Post-script notes from 2nd viewing:
- After Seb and Mia dance and she answers the call from Greg, Mia holds the fob to her chin again despite her earlier banter with Seb about it - she heeds him - and her car beeps.
- When Mia answers the call from Greg, the upward lilt in her voice evokes Mary's pitch and cadence answering Sam's phone call in It's a Wonderful Life. Both scenes depict the revelation of raw attraction between the central male and female characters.
- Mia had been seeing Greg for a month when Seb and Mia got together. She describes Greg as "sweet".
- The schedule for Mia's big break in Paris was rehearsal for 3 months and film shoot for 4 months.
- In the epilogue, Mia says she and David will see Natalie's "it" "back" in NYC and they "don't miss this" referring to the traffic jam, which implies Mia lives in NYC now. I guess she met her husband and daughter in a hotel (Chateau Marmont) room, not an apartment.
- The epilogue doesn't indicate at all what David does besides being a husband and father, but if they normally live in NYC, then he and their daughter traveled to LA with Mia, so maybe they are together all the time.
- La La Land's seasons are obviously a relationship arc metaphor. While we can guess-timate how much time passes from scene to scene, in terms of a timeframe, even besides the 5-year jump to the epilogue, the movie's sectional seasons are likely not close to 3-month seasonal blocks, except the beginning "winter" corresponds with the Christmas holiday season according to the decorations, play list, and dialogue at Lipton's. Otherwise, the weather, attire, background, and dialogue don't indicate annual seasonal changes in the rest of the movie.

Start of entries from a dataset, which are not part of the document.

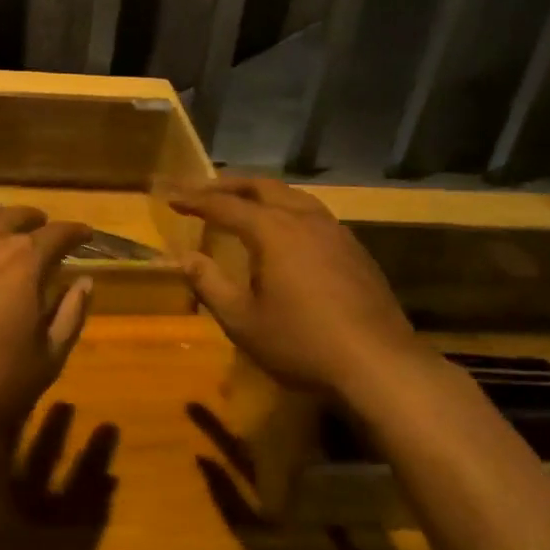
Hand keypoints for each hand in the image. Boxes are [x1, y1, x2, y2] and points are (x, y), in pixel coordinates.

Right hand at [171, 178, 423, 392]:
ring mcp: (335, 231)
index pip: (224, 205)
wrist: (379, 364)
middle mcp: (304, 219)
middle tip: (202, 191)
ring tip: (242, 203)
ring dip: (261, 193)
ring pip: (292, 195)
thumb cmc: (301, 342)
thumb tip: (184, 257)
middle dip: (228, 185)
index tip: (170, 196)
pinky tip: (285, 231)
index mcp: (273, 230)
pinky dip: (286, 209)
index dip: (194, 199)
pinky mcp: (354, 250)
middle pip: (261, 187)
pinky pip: (312, 213)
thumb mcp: (242, 321)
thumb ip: (210, 284)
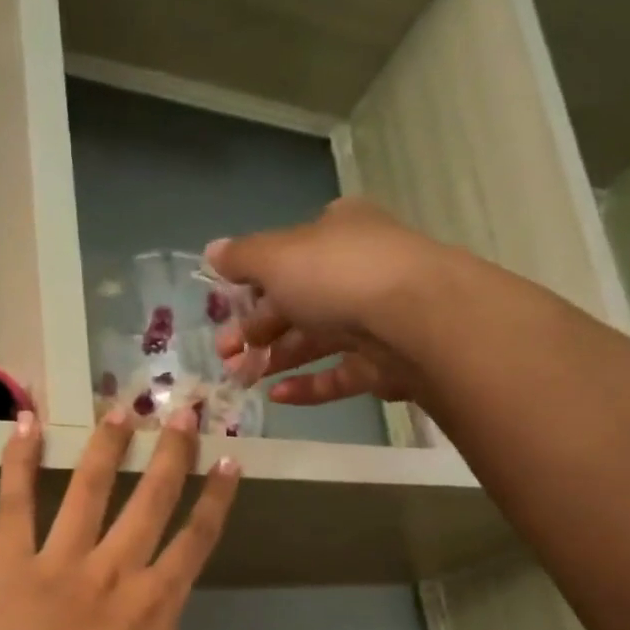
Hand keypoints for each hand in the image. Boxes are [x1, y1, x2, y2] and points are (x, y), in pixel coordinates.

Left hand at [0, 407, 241, 629]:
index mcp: (158, 603)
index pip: (198, 537)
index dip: (217, 496)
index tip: (229, 460)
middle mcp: (116, 570)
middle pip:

- Mia definitely left Seb and Seb is definitely in love with her. Seb plays their song at the photo shoot. At the theater, he's desperate to catch up with her, tries to see her tomorrow at her place (presumably with her 3 roommates) when she says she's going home, and begs her to allow him to make it up to her for missing her one-woman show. Mia's "don't help me" seems to be blame for convincing her to put on her show, as opposed to anger at him over missing her show, their physical separation due to Keith's band, or their argument. She leaves him with "all of this" of her Hollywood dream.
-The subtext of their argument was he had modified his ambition to love her but she was unwilling to modify her ambition to love him, in that she wouldn't go away from her theater practice to visit him on the road. She bristled at his suggestion with the accusation he was compromising his dream, which he confirmed with an articulation of her fear. Going on the road with him represented compromising her dream, like he later didn't go with her to Paris.
-Why is Mia so nervous in the epilogue? In Casablanca, Ilsa's nervousness is understandable given how she left Rick in Paris. But Mia and Seb seemed to have an amicable parting at Griffith Park, so her Ilsa-like nervousness is unexplained. Seb's shaken reaction to seeing Mia in his club is understandable given he still loves her deeply.
-The movie seems more blocky in its story progression on a 2nd viewing with the multiple use of montages to move the plot from point to point. The portrayal of the deterioration of their relationship is more rushed and less developed than their attraction and coming together. The movie shows strain in their relationship, but not in a way that satisfactorily explains why they broke up. The soul connection of their song implies true love, but the portrayal of their break-up implies he loved her for her but she only loved him for his dream.
-Classic? My 2nd impression is no. I was less impressed with La La Land in my 2nd viewing. I still like the movie, but in contrast to, say, Grease, I don't feel enthused about seeing La La Land again. The opening scene is still impressive, but after that, the showpiece numbers are good, but they're not classic-level memorable. The pedestrian dancing of the two leads and Gosling's mediocre singing stood out more. The movie flags after Sebastian and Mia pair-bond at Griffith Observatory. The happy couple montage is charming, but the montage itself heralds the movie becoming more blocky with the story becoming more rushed and less developed the rest of the way.